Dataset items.
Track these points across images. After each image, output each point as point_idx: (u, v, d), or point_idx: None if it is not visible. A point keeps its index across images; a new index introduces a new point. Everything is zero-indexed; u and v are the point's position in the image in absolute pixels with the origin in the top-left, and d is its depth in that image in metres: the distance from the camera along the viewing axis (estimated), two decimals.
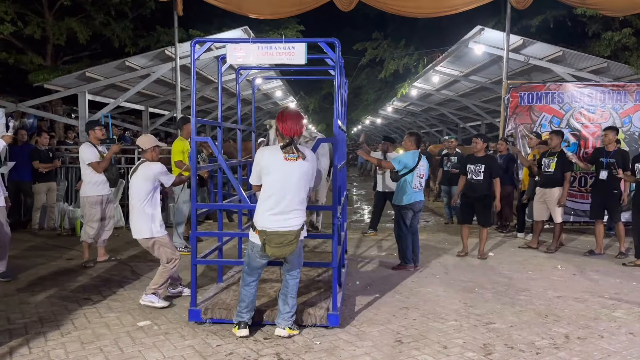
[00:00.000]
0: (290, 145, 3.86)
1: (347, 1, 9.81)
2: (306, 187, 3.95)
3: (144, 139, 5.20)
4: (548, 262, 7.03)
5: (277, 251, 3.88)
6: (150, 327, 4.43)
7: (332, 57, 4.26)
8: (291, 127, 3.87)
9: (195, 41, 4.35)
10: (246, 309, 4.16)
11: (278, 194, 3.86)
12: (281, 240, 3.85)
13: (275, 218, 3.85)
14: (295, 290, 4.18)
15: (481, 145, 7.21)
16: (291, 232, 3.87)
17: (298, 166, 3.88)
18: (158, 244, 4.96)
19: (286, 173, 3.85)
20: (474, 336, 4.27)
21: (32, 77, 10.56)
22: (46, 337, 4.19)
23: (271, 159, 3.89)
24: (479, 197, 7.10)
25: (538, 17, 12.86)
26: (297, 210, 3.91)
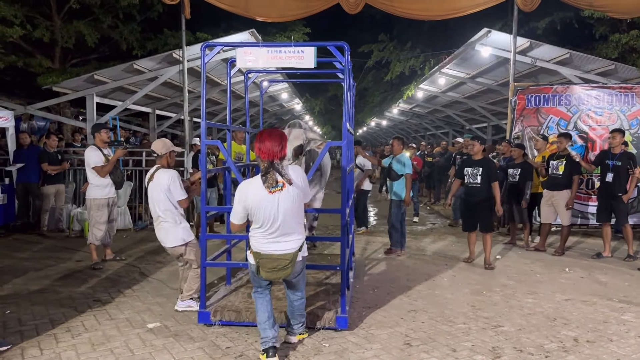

TASK TO CARRY OUT. Leave the pictures aside and transcribe only the lines from the one holding "10: (246, 309, 4.16)" through the final line of the records above.

WRITTEN REPLY.
10: (246, 309, 4.16)
11: (278, 194, 3.86)
12: (281, 240, 3.85)
13: (275, 218, 3.85)
14: (295, 290, 4.18)
15: (481, 145, 7.21)
16: (291, 232, 3.87)
17: (298, 166, 3.88)
18: (158, 244, 4.96)
19: (286, 173, 3.85)
20: (474, 336, 4.27)
21: (32, 77, 10.56)
22: (46, 337, 4.19)
23: (271, 159, 3.89)
24: (479, 197, 7.10)
25: (538, 17, 12.86)
26: (297, 210, 3.91)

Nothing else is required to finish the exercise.